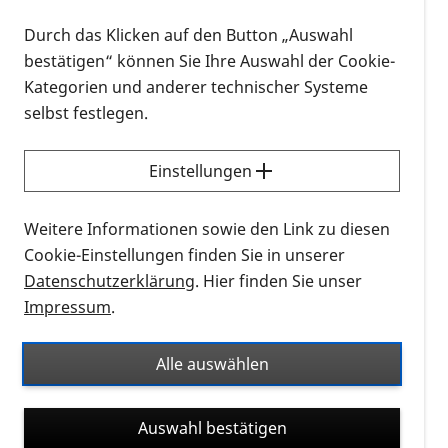
Heilbronn/Hohenlohe/Neckar-Odenwaldkreis sowie
als Fachbereichsleiterin für die Regionalgruppen hat
Durch das Klicken auf den Button „Auswahl
sie wichtige Impulse gegeben und Strukturen
bestätigen“ können Sie Ihre Auswahl der Cookie-
mitgestaltet, die unser gemeinsames Engagement
Kategorien und anderer technischer Systeme
tiefgreifend geprägt haben. Als Beraterin hat sie
selbst festlegen.
vielen Ratsuchenden wertvolle Hilfestellung
gegeben und die Selbsthilfe in der PRO RETINA
Einstellungen
tatkräftig unterstützt.
Weitere Informationen sowie den Link zu diesen
Sie war eine leidenschaftliche Ehrenamtliche, die
Cookie-Einstellungen finden Sie in unserer
sich mit Entschlossenheit, Kraft und Überzeugung
Datenschutzerklärung
. Hier finden Sie unser
für die Belange unserer Gemeinschaft eingesetzt
Impressum
.
hat. Dafür danken wir ihr von ganzem Herzen.
Auch wenn Bettina in den letzten Jahren aus
Alle auswählen
gesundheitlichen Gründen leider nicht mehr aktiv
sein konnte, besitzt ihr Wirken einen nachhaltigen
Auswahl bestätigen
Einfluss auf die PRO RETINA.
----
» **Job**
Collect every line with the string "RETINA" from the records, and copy each.

» **Response**
gegeben und die Selbsthilfe in der PRO RETINA
Einfluss auf die PRO RETINA.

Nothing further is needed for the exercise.